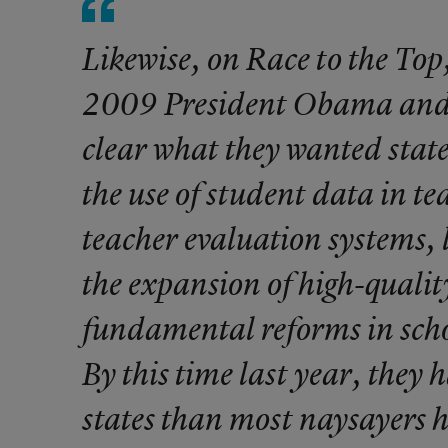
Likewise, on Race to the Top,
2009 President Obama and
clear what they wanted state
the use of student data in te
teacher evaluation systems, l
the expansion of high-qualit
fundamental reforms in schoo
By this time last year, they 
states than most naysayers h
============================================================
== Description of the task ==
Select from the material above each line in which the string "they" appears, and list those lines.

== Solution below ==
clear what they wanted state
By this time last year, they 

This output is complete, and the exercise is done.